Weis is also coaching some of his friends' children in center Mike Golic, Jr. and walk-on quarterback Nate Montana. Weis was at Notre Dame at the same time as Joe Montana and has known Mike Golic Sr., who played eight seasons in the NFL, for years.
"I don't talk to (Mike Jr. or Nate) any different than the rest of the guys, pro or con. I make sure not only do I not favor them, I also don't pick on them either. I think it's important to treat them just like everybody else which is exactly what I do," Weis said. "The bigger issue, it's kind of humorous, is making sure that I don't talk to (their dads) to break a compliance issue because these are guys that I've known for 30 years. We talk about pre-existing relationships, there's always that fine line into what makes common sense and what doesn't."
D-BACKS SET TO TAKE IT AWAY: The Irish were second in the country against pass in 2007, but defensive coordinator Corwin Brown wants more. Brown wants the Irish secondary to turn deflections into interceptions and tackles into forced fumbles this year.
"We've got to create more," safety David Bruton said. "We can't be dropping interceptions. When we got an interception in the red zone we've got to take it and possibly get to the other end zone. We've got to strip the ball more. I feel that we need to make more plays, myself included."
Brown has implemented drills that focus on takeaways, but ultimately it will be the scheme that could make the difference.
"We're doing a lot of things different with the coverages, trying to get jumps on receivers and jumps on routes," cornerback Raeshon McNeil said. "I think that's going to help out."
The Irish are expected to turn up the heat on opposing quarterbacks in 2008, which should result in more turnover opportunities. The style also calls on the secondary to play more one-on-one coverage and to move around before the snap so that quarterbacks don't get an idea of what is coming.

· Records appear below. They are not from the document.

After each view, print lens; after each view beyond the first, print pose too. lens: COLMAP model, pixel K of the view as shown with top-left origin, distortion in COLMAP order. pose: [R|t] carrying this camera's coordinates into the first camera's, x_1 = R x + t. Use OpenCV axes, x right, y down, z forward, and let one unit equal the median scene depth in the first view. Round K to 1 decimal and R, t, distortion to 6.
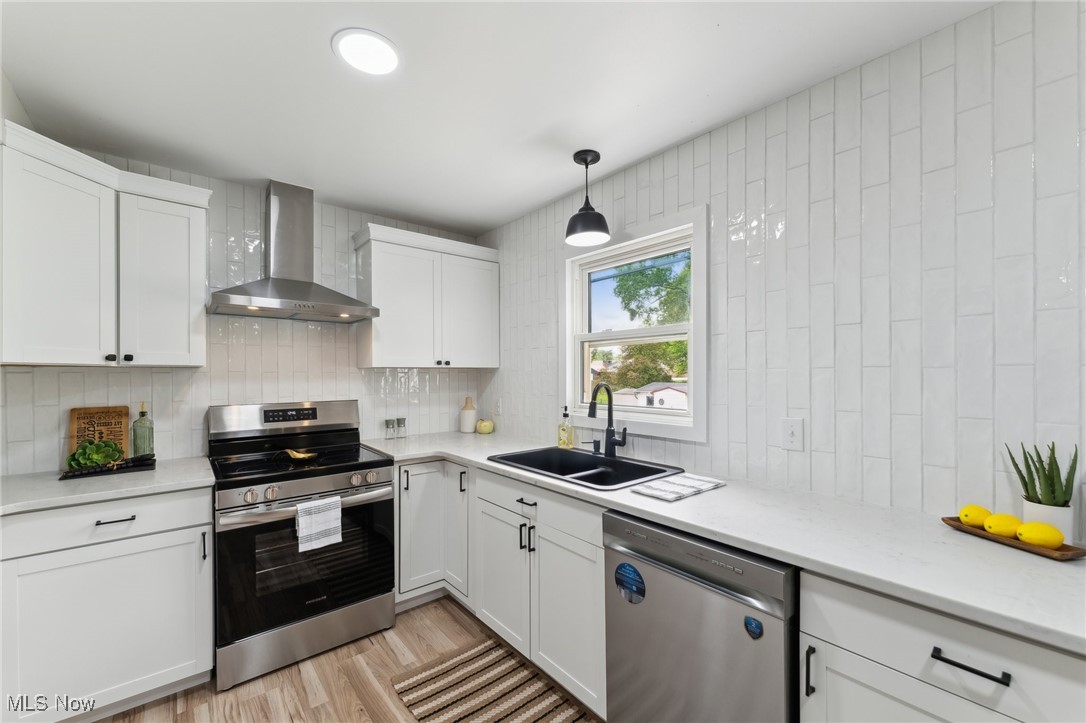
lens RADIAL K [[437.7, 0, 548.8], [0, 437.7, 374.9], [0, 0, 1]] dist [0.000193, 0.000809]
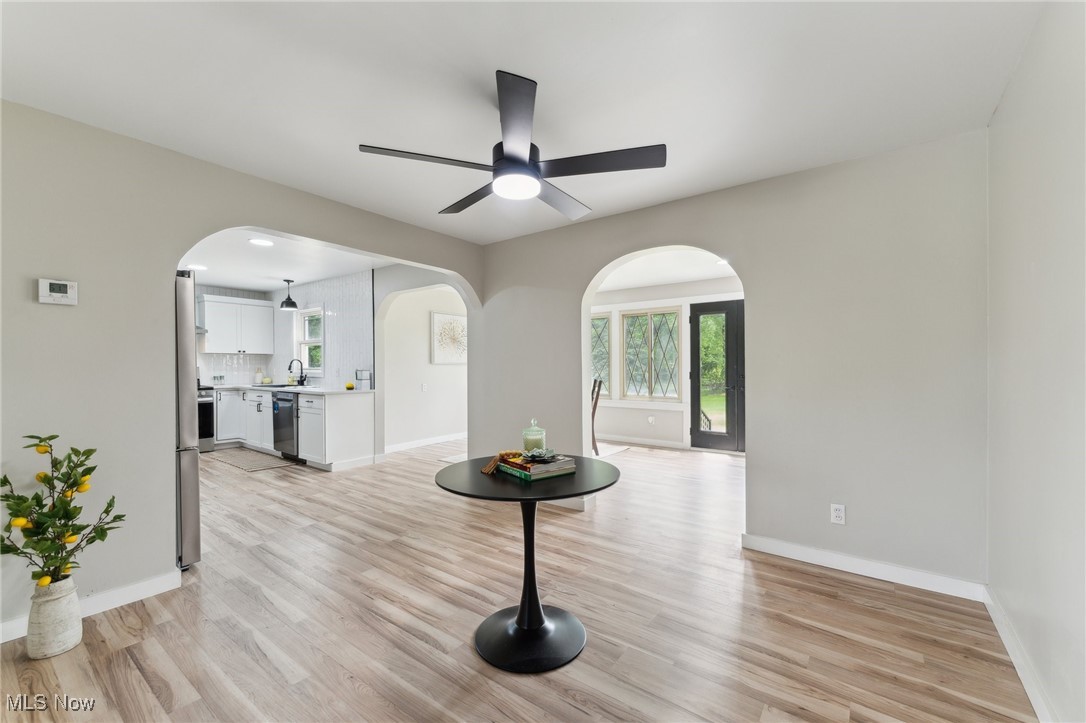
lens RADIAL K [[437.7, 0, 550.3], [0, 437.7, 368.1], [0, 0, 1]] dist [0.000193, 0.000809]
pose [[0.973041, 0.001752, 0.230624, 1.103515], [-0.002182, 0.999996, 0.001609, 0.071787], [-0.230620, -0.002069, 0.973042, -2.221368]]
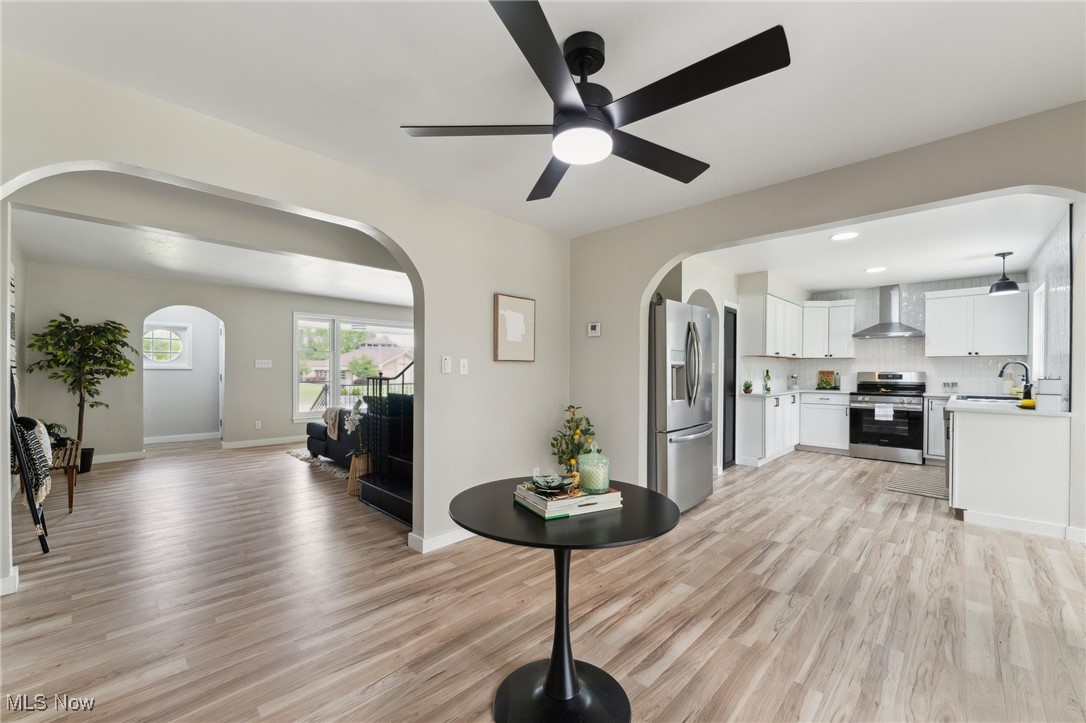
lens RADIAL K [[437.7, 0, 532.8], [0, 437.7, 372.3], [0, 0, 1]] dist [0.000193, 0.000809]
pose [[0.090559, 0.010700, -0.995834, 1.991633], [-0.006301, 0.999928, 0.010171, 0.063488], [0.995871, 0.005354, 0.090620, -1.450950]]
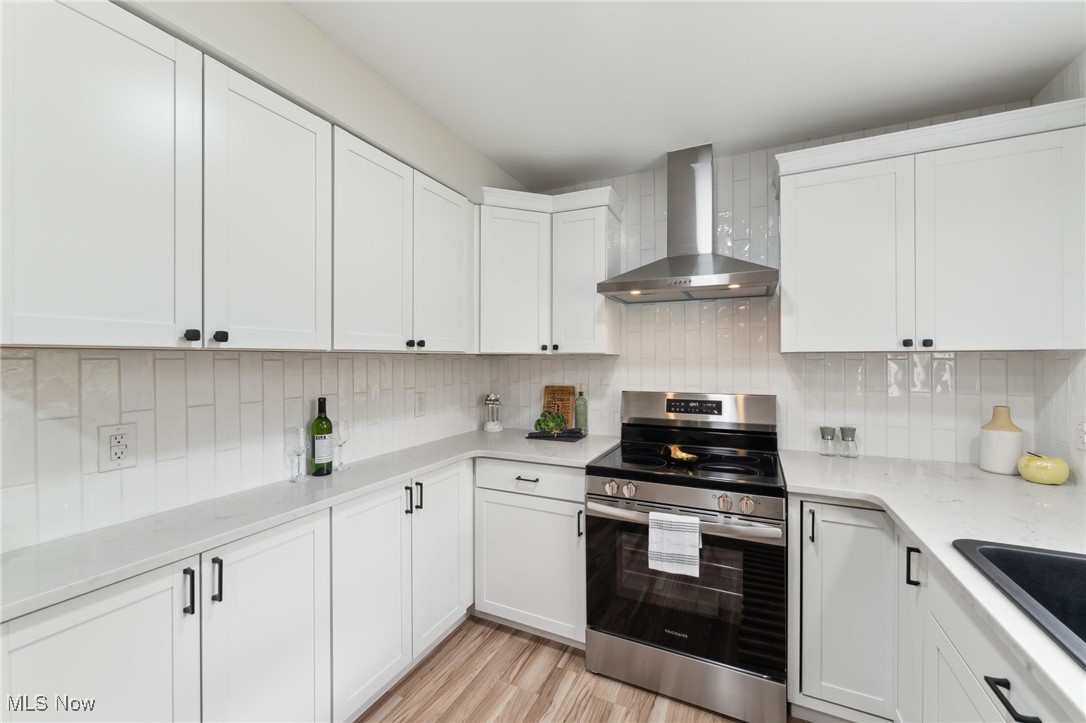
lens RADIAL K [[437.7, 0, 533.3], [0, 437.7, 358.7], [0, 0, 1]] dist [0.000193, 0.000809]
pose [[0.393236, 0.002233, -0.919435, 0.121924], [-0.003208, 0.999994, 0.001056, -0.007578], [0.919432, 0.002534, 0.393241, 0.410749]]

"We have to be more alert because the ball is going to come out a lot quicker. We've got to move and shift and disguise a lot more so you don't know where the blitz is coming from," Bruton said.
DEFENSE LIKES PHYSICAL CAMP: Earlier in the week, we got some thoughts on the new physicality in fall camp from some of the offensive players and later caught up with the defensive unit.

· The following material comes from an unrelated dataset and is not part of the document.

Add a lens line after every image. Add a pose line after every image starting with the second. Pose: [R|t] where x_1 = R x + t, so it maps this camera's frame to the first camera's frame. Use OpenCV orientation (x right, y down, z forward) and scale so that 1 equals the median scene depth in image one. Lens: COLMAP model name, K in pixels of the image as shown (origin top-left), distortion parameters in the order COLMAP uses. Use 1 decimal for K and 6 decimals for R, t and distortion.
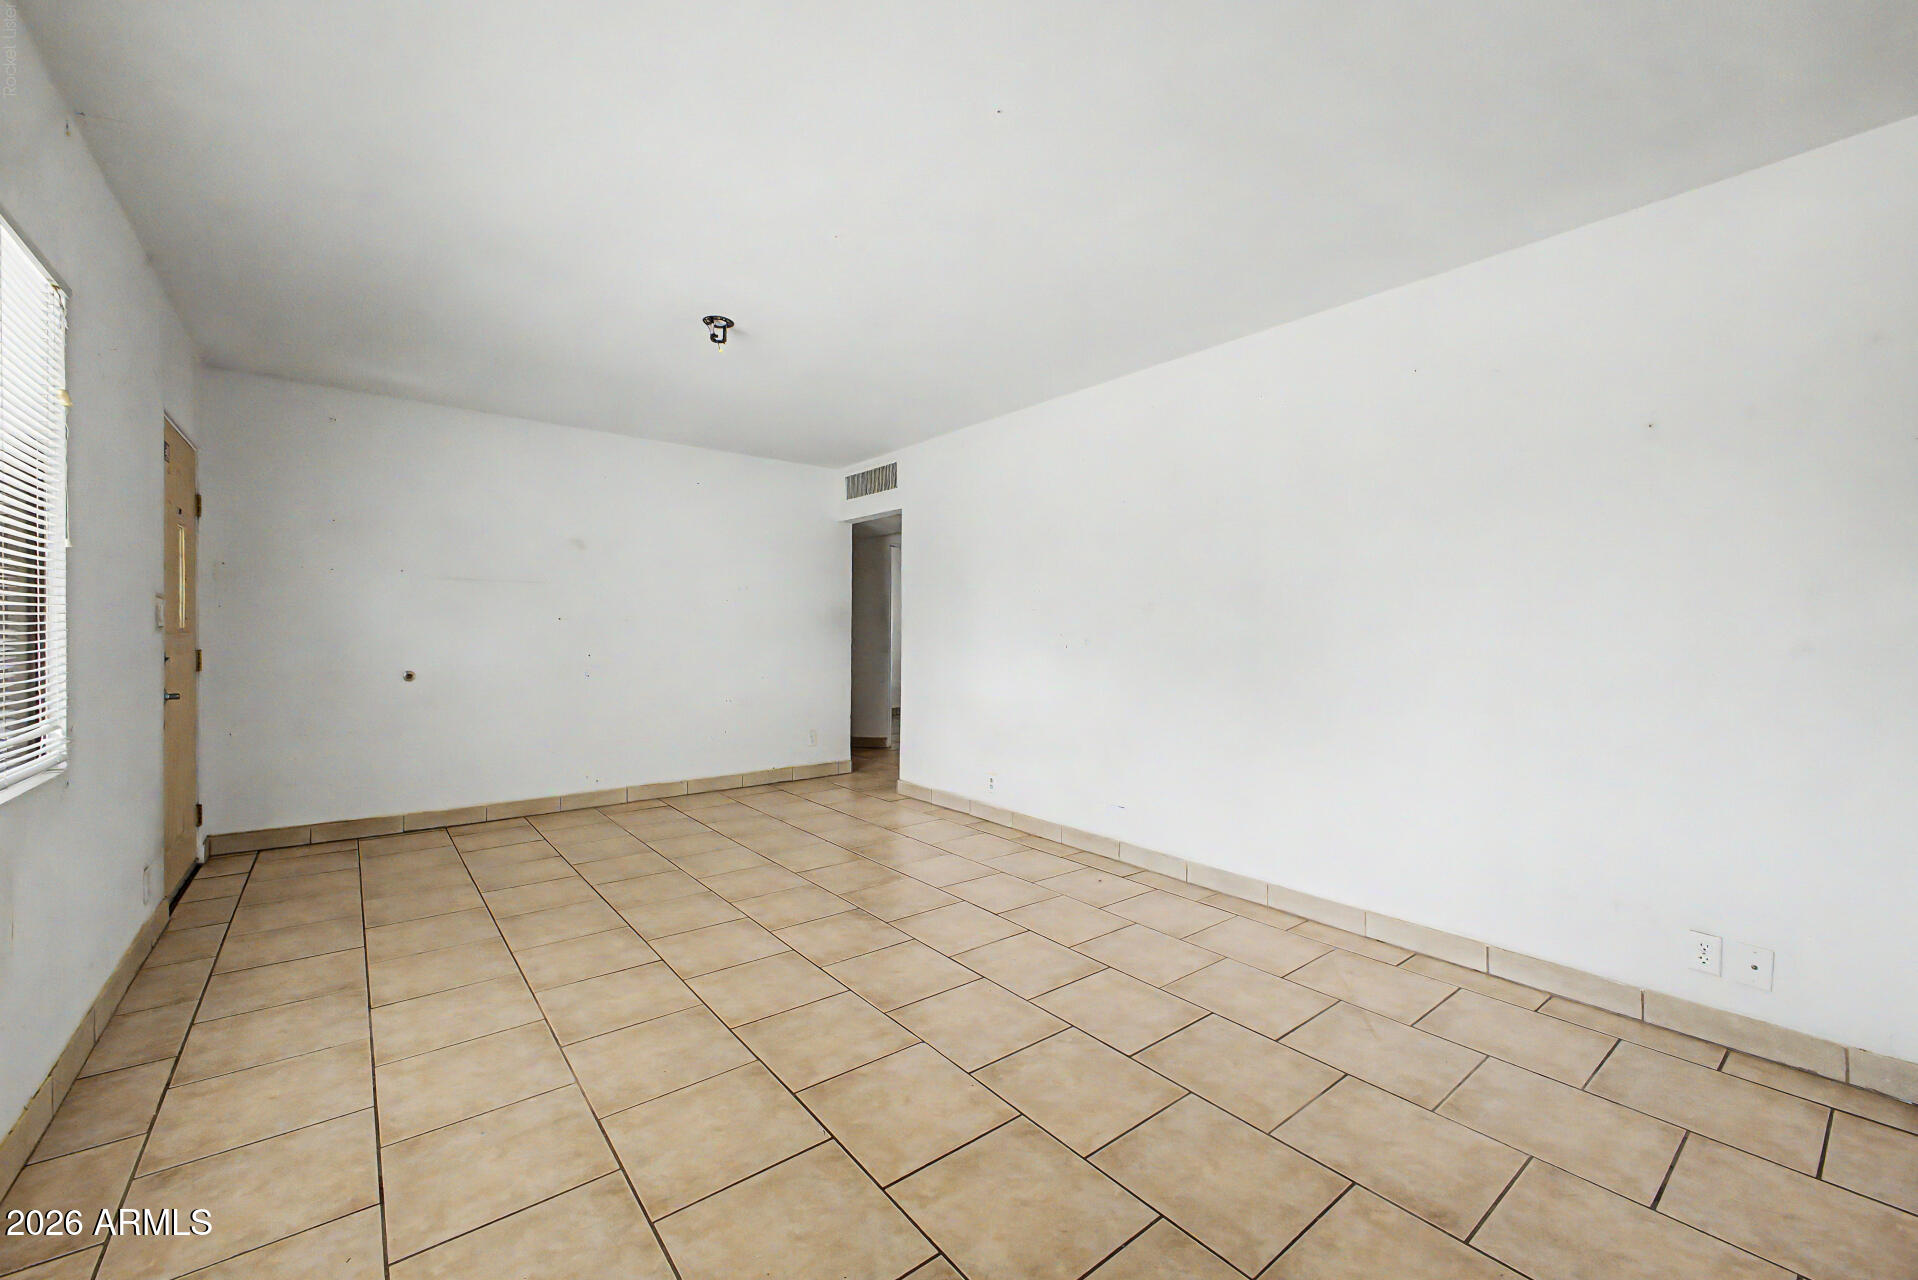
lens RADIAL K [[775.9, 0, 961.5], [0, 775.9, 631.1], [0, 0, 1]] dist [0.064110, -0.015218]
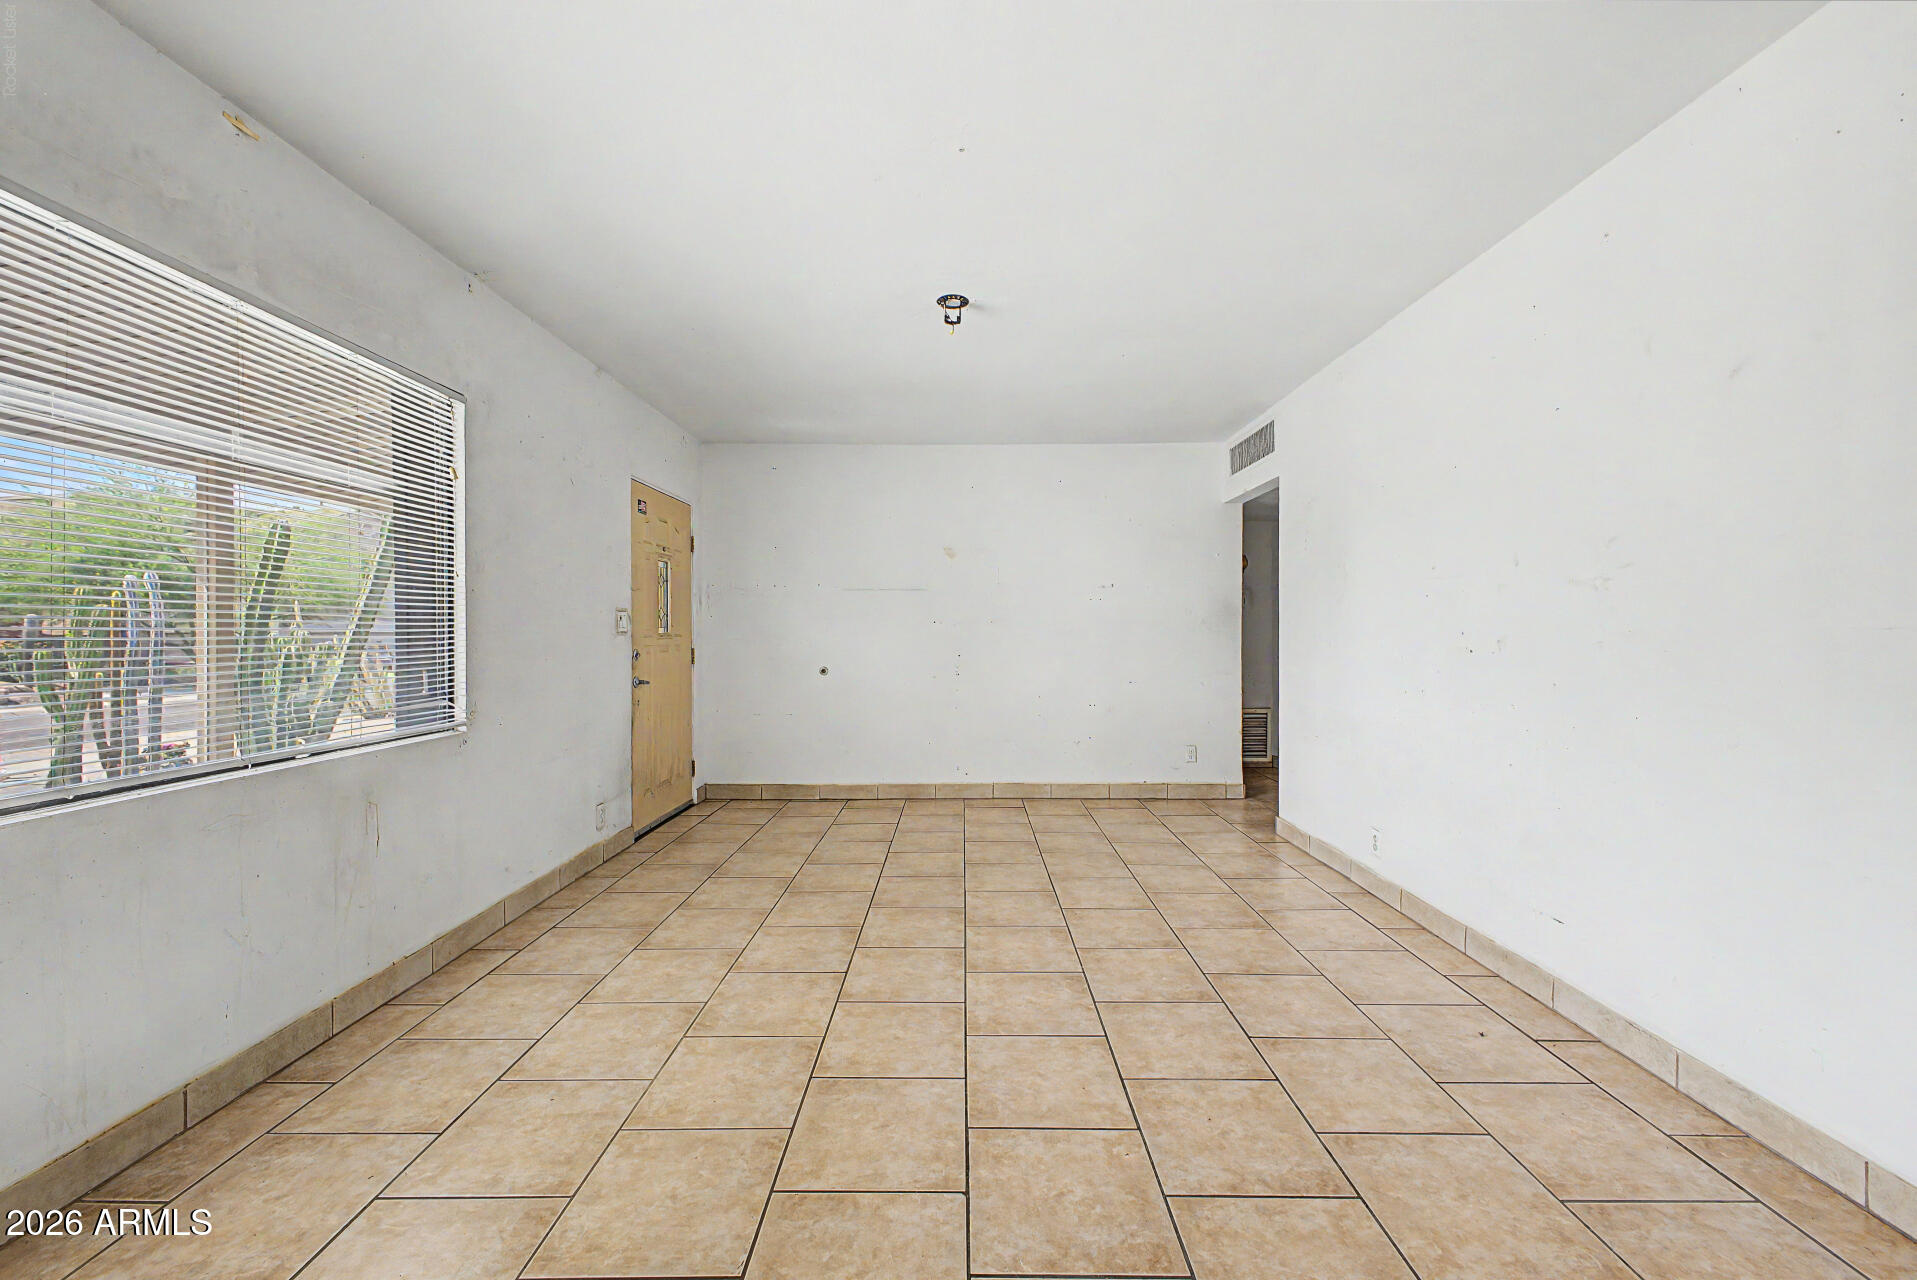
lens RADIAL K [[765.1, 0, 958.5], [0, 765.1, 640.0], [0, 0, 1]] dist [0.041577, -0.014197]
pose [[0.776628, -0.001723, -0.629957, 0.233404], [0.009215, 0.999920, 0.008626, -0.000347], [0.629892, -0.012504, 0.776582, 0.253319]]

New linebackers coach John Tenuta loves the contact saying, "No question, that's what football is about."
Cornerback Terrail Lambert is in his fifth year on the squad and has noticed the difference between this season and past ones.
"Definitely. That's something that the coaches are really trying to facilitate," said Lambert. "It's something that we strive for everyday on both sides of the ball. Coach Weis has made a concerted effort to make every situation on the field as competitive as possible and I think that's healthy for us."
Sophomore cornerback Gary Gray sat out last year with a shoulder injury and said that the contact in camp is helping him to get back into football shape.
"It's getting me back in the groove, not playing last year, but coming in the spring and having it physical then is getting me adjusted to game situations," Gray said.
Bruton is another veteran who has seen the change and gives the credit to the staff.
"We're always intense, the coaches are intense. We are a reflection of the coaches and our coaches are all intense," Bruton said. "We're intense and we're motivated and we're high strung and we're everywhere, moving. We're just trying to do everything right."
BRUTON STAYS IN SECONDARY: Bruton was asked who was the most intense coach and it was a little surprising to hear him represent the secondary.
"I'm going to go with Coach Brown," Bruton said. "Coach Tenuta is a little more laid back than Coach Brown. Coach Brown will get up in you so quick."